BEGIN SELECTED EXCERPT
Luckily, in situations like the one in Joplin, people are smart enough to bring in lots of search-and-rescue dogs to sniff everything and find people who are still alive, as well as people who aren't. This is very important work, and humans can't do it nearly as well as dogs can, since dogs have a much better sense of smell. Which is something I have mentioned to you several times before. So now I will tell you about some of the dogs who have been working in Joplin to find the tornado victims.
Two of these dogs, Huck and Jagger, were rescued from shelters in California back in 2007, and then they were trained by the National Disaster Search Dog Foundation in Ojai. Now they and their handlers work for the Fire Department in Oklahoma City, which is just a few hours' drive from Joplin. So they were able to get to the disaster site pretty quickly.
Huck is a 4-year old chocolate lab who came from the East Bay SPCA in San Francisco. While he was there, he was called Huckleberry Hound, and he was very possessive of his toys. So the shelter called a woman who trains dogs for Drug and Explosive Detection, and she tested Huck. He passed the test, so he was accepted for training. Soon Huck's trainers found out that he could do all sorts of clever things like open gates, undo latches, and climb fences. In August, 2009, Huck finished his training and was certified for search and rescue work.
|Huck and his handler, Brent Koeninger|
Jagger is a male yellow lab who is 5 years old. He was rescued from Haven Humane Society, near Redding, CA. Jagger was a stray, and he was very thin and sick when he first got to the shelter. But even though he didn't feel too great, Jagger was really excited about balls and about chasing them. While he was in training, Jagger got all healthy again. He earned his official state certification in August, 2009, the same as Huck did.
END SELECTED EXCERPT
Answer these questions about the text on the Joplin search dogs:
1. Which organization trained Huck and Jagger?
2. Which shelter did Huck come from?
3. What was Jagger excited about when he first got to the shelter?
The items come from a separate source, unrelated to this text.
BEGIN DATA
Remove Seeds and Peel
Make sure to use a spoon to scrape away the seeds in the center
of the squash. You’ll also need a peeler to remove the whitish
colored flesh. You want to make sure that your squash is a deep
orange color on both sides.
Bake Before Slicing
END DATA
» **OUTPUT**
1. The National Disaster Search Dog Foundation in Ojai.
2. The East Bay SPCA in San Francisco.
3. Balls and chasing them.